Recruitee / existence

Asynchronous dependency health checks library.
Apache License 2.0
21 stars 0 forks source link

Suggestion: Include Predefined Checks for Supervision Tree Readiness #5

Open eric0fw opened 2 months ago

eric0fw commented 2 months ago

Hi,

First, I want to thank you for developing Existence. I have been exploring its features and it seems like an excellent tool for managing health checks in Elixir applications.

I have a suggestion for a predefined check that I believe could enhance the library: a built-in check to ensure that the entire supervision tree has fully started, utilizing a "terminator" process or similar mechanism. This would be particularly useful for readiness probes in Kubernetes deployments.

Proposed Feature:

Benefits:

  1. Reliability: Ensures that all necessary processes are up and running before marking the application as ready.
  2. Ease of Use: Provides a ready-to-use solution for a common requirement, reducing the need for custom implementations.
  3. Kubernetes Integration: Enhances the ability to use Existence with Kubernetes readiness probes, providing a more robust setup for production deployments.
  4. Simplified Readiness Check: This check wouldn't be used on its own but could be useful in determining readiness without the need to implement numerous individual checks.

Considerations:

I appreciate your time and consideration of this suggestion. Looking forward to hearing your thoughts!

Best regards,

up2jj commented 2 months ago

Hey @eric0fw,

Thanks for your kind words :) We are using the library in production and it is not causing any problems.

The additional supervision tree check obviously makes sense for environments running in a k8 cluster. Depending on the complexity of the application, checking just the last process (child) may not be sufficient to consider the application ready:

  1. previous processes may have been started, but their operation may cause repeated restarts. In such a situation, Supervisor.which_children/1 returns a status of :restarting instead of pid for such a process.
  2. previous processes may have been started, but when the callback GenServer.init/1 returns :ignore, initialisation of the supervision tree continues but the process is ignored:

    Returning :ignore will cause start_link/3 to return :ignore and the process will exit normally without entering the loop or calling terminate/2. If used when part of a supervision tree the parent supervisor will not fail to start nor immediately try to restart the GenServer. The remainder of the supervision tree will be started and so the GenServer should not be required by other processes.

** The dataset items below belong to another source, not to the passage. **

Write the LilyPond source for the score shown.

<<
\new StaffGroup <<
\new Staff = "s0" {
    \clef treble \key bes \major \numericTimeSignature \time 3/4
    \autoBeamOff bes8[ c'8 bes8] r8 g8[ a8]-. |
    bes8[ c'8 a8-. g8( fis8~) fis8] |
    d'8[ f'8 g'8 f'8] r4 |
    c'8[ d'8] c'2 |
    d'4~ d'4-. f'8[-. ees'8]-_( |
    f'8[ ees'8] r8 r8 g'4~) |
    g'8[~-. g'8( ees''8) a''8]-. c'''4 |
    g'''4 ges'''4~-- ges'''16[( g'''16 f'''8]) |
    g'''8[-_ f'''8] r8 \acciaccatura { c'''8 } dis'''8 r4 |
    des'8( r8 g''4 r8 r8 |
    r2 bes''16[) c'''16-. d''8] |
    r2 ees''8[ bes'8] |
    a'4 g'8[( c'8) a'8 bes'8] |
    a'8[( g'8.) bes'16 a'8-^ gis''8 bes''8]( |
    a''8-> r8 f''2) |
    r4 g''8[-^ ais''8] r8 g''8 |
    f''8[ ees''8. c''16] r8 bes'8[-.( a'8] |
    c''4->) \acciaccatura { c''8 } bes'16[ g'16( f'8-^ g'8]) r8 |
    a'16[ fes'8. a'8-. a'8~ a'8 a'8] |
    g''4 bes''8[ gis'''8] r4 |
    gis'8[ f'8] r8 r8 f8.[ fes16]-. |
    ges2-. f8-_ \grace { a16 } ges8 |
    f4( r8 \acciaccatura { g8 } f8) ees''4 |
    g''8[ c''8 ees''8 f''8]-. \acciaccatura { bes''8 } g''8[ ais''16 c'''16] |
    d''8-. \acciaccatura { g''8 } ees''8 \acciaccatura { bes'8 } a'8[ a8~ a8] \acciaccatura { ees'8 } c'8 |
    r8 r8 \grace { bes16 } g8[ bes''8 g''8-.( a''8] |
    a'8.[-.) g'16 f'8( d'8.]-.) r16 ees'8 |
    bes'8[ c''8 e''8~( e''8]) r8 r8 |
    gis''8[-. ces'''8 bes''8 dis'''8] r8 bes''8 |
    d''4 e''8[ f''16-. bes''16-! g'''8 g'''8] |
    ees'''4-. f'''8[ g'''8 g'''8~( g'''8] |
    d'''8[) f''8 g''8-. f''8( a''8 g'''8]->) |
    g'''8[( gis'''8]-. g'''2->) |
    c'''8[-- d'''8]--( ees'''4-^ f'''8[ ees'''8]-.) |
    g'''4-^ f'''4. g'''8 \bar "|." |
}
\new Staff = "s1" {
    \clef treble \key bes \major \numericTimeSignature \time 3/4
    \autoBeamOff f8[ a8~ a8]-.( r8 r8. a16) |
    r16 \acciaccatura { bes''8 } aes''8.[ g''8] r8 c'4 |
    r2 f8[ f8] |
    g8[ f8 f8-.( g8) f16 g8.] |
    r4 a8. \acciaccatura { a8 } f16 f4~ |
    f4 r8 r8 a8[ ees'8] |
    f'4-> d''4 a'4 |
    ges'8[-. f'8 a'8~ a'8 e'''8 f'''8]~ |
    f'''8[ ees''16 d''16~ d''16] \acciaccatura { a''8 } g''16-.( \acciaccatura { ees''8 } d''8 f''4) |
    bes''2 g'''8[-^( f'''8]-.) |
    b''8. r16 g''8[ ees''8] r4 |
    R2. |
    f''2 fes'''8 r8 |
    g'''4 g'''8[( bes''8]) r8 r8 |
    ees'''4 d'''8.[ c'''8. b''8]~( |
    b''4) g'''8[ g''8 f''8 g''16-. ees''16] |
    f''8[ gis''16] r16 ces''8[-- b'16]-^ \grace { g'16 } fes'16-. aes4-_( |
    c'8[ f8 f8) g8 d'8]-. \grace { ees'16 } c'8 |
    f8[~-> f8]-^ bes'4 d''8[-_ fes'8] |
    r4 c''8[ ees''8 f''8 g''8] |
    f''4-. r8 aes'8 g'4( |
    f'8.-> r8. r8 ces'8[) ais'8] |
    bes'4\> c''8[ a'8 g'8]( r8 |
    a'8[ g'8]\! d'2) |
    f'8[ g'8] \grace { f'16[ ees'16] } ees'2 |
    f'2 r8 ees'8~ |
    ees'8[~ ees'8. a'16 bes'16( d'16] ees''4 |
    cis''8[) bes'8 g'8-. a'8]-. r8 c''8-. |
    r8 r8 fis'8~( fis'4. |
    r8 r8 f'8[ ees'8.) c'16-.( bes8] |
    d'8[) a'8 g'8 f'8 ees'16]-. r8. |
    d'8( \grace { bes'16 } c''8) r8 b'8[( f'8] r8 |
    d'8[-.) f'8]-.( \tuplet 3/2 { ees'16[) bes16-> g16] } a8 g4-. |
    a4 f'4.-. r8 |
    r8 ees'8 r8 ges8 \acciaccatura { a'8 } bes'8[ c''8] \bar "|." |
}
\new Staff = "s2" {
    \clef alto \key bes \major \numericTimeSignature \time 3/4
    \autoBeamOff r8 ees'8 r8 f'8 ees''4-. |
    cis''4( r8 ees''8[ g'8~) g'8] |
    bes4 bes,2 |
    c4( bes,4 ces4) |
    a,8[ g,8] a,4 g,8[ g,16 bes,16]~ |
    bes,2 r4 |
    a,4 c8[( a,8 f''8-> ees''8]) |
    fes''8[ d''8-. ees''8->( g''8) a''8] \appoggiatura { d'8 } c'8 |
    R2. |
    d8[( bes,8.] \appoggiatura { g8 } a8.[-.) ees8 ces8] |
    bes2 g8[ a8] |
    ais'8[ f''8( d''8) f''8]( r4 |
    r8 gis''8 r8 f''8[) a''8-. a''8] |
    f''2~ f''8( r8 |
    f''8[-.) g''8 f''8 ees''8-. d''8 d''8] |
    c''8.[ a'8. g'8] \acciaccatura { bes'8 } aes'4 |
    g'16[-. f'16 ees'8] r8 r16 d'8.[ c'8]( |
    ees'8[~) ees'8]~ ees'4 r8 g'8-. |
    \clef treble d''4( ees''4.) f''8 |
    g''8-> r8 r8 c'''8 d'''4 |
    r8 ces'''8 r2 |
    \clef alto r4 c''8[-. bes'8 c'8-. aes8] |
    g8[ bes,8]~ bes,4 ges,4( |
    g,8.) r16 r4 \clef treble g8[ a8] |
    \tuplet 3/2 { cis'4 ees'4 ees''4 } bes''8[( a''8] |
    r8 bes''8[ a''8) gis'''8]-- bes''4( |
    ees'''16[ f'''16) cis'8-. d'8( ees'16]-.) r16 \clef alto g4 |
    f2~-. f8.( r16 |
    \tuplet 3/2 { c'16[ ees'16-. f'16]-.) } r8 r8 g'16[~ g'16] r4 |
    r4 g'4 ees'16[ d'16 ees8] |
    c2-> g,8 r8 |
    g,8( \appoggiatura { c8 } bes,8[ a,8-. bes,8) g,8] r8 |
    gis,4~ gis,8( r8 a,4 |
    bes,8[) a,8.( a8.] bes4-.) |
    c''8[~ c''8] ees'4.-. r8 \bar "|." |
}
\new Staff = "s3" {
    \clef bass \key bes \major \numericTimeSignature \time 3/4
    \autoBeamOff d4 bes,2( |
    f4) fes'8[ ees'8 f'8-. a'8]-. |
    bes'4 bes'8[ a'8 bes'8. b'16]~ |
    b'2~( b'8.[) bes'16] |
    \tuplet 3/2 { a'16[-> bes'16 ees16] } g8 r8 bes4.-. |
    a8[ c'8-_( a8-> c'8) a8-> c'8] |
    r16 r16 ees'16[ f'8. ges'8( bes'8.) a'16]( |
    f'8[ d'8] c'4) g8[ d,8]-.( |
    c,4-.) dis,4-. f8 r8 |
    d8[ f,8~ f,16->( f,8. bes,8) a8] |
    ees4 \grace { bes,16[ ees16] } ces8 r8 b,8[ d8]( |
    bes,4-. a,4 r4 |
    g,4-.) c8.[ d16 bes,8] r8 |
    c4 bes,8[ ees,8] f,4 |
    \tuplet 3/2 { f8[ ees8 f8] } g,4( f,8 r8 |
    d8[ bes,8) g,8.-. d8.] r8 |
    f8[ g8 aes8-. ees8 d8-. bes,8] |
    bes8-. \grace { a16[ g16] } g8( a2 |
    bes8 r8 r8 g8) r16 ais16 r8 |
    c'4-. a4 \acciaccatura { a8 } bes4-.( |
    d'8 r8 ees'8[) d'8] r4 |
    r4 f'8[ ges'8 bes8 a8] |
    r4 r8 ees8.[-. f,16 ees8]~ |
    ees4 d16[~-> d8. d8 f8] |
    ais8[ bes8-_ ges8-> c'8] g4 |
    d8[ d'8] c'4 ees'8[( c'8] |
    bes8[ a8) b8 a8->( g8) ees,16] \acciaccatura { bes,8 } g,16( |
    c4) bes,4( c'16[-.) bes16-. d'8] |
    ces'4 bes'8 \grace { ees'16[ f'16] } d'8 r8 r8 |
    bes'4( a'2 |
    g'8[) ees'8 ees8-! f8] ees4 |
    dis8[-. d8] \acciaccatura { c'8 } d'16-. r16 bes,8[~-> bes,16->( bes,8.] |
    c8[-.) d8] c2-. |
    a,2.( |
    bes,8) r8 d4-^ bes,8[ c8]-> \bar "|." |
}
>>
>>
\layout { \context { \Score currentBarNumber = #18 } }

source: https://hexdocs.pm/elixir/1.17.2/GenServer.html#c:init/1

In both of these situations I would consider the supervision tree not ready, especially if all processes are required to run the app. Nevertheless, the problem is interesting and we could look into it.

@andrzej-mag I would be happy to hear your thoughts on this topic.

andrzej-mag commented 2 days ago

I am sorry for late reply. I didn't receive any notification and I wasn't aware of this discussion.

Application supervision trees are created from stable and trusted processes usually. If some supervised OTP process would crash infrequently, process would be restarted so quickly that it would be way below any orchestration platform time resolution threshold. If supervised process would crash continuously, application supervisor should terminate itself and application - no need for any additional health-checks. I don't see any practical value in health-checking application supervision tree or single tree processes. Situation is different with health-checking unsupervised external dependencies which can fail due to uncontrolled reasons (eg. network issue) for extended time.

To health-check some important OTP process you can use for example is_pid(Process.whereis(:some_important_process)) in the check callback implementation. If checked OTP process is supervised, supervisor restart intensity and period in reference to orchestration timeouts should be considered probably.

Existence should be started as a last process in the supervision tree as all health-checked dependencies should be started first anyway. Library will act then as a "terminator" process mentioned in the @eric0fw comment. To use Existence as a readiness check with dependencies requiring substantial time to initialize you can set initial_delay in the check configuration.